The first official comment came Tuesday [May 8], when the 54-year-old executive sent a memo to HBO employees. Albrecht said he'd been a “sober member for Alcoholics Anonymous for 13 years, but two years ago, I decided that I could handle drinking again. Clearly, I was wrong.”

He vowed to return to AA and asked for a leave of absence, granted by Time Warner. His statement made it clear he hoped to return.

That leave became permanent the next day. On May 9, the Los Angeles Times printed details of a settlement with a former HBO employee the paper identified as Sasha Emerson. Albrecht had had a romantic relationship with the woman, the story said, and after it ended, he allegedly assaulted her. The company allegedly paid between $400,000 and $500,000 to buy Emerson out of her contract. The newspaper said the payment was approved by Jeff Bewkes, now Time Warner's president and chief operating officer, although others have since pointed out that Michael Fuchs was HBO chairman at the time. The human resources person handling the sexual harassment complaint was said to be a direct report of Bewkes's.

Albrecht, who joined HBO in 1985 after stints as a comedy club co-owner and Hollywood agent, became chairman and CEO in 2002, when Bewkes became chairman of Time Warner's entertainment and networks group.

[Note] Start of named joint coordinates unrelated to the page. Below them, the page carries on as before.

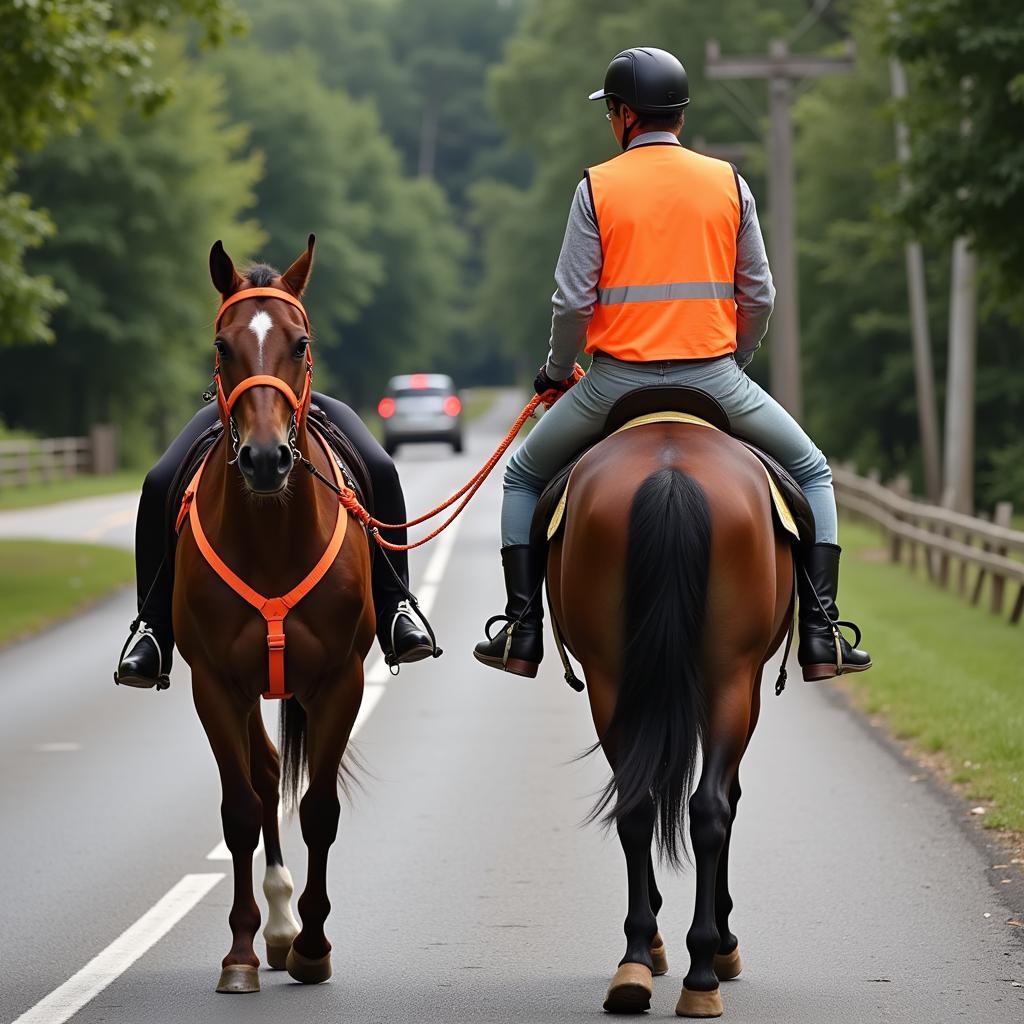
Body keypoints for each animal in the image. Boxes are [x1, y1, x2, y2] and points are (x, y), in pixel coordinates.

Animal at [175, 237, 376, 991]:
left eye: (300, 342)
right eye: (222, 345)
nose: (265, 459)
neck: (270, 534)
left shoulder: (342, 680)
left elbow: (319, 809)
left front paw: (316, 945)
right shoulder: (213, 685)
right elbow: (239, 810)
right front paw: (240, 952)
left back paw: (294, 931)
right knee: (262, 781)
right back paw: (278, 924)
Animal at [548, 417, 794, 1015]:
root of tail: (670, 478)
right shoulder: (748, 683)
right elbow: (729, 798)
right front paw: (721, 941)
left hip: (614, 679)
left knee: (644, 805)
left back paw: (637, 964)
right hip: (729, 679)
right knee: (709, 806)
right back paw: (704, 968)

Later that day (May 9), Time Warner released a terse statement that the company and Albrecht had agreed the executive would no longer serve as HBO chairman and CEO. HBO chief operating officer Bill Nelson has assumed Albrecht's duties.


“I don't think they could have done any differently,” said Don Klaskin of Corporate Resolutions, a New York business-investigations firm that handles corporate ethics investigations. The revelations in the California newspaper indicate “someone inside held a grudge.” If the company did not cut Albrecht loose, “the stories would only continue to fester,” Klaskin said.

Also, Time Warner executives had to consider the possibility of a shareholder lawsuit. “What if a chain of events, related to this case, caused the stock to drop? That would be a shareholder lawsuit waiting to happen,” he said.

David Joyce, media equity analyst for Miller Tabak, which tracks Time Warner, said he didn't think Albrecht's firing would have a negative impact on the media conglomerate's overall value.

“Granted, he was a talented manager, but he's not the only guy there, though,” he said, adding people behind the scenes at HBO “really have their act together.”

Time Warner's stock price closed at $21.37 on Thursday, down 43 cents on the day.